§ WHAT IS REQUIRED:
In your copy, include no images and return each entry exactly as written.

[Lens and sensor parameters]
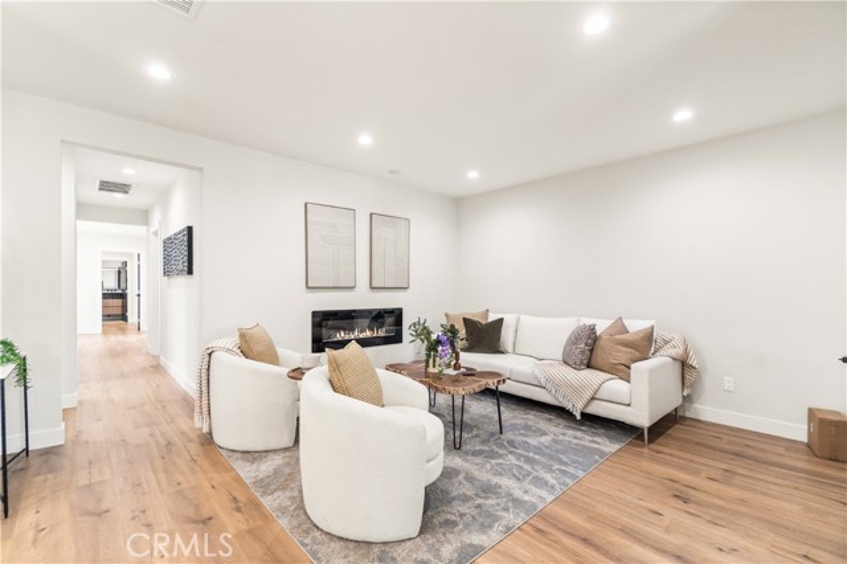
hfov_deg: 100.4
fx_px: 353
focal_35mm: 15
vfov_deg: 77.3
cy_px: 282
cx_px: 424
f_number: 7.1
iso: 320
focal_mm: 10
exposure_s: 1/8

§ WRITTEN ANSWER:
hfov_deg: 100.4
fx_px: 353
focal_35mm: 15
vfov_deg: 77.3
cy_px: 282
cx_px: 424
f_number: 7.1
iso: 320
focal_mm: 10
exposure_s: 1/8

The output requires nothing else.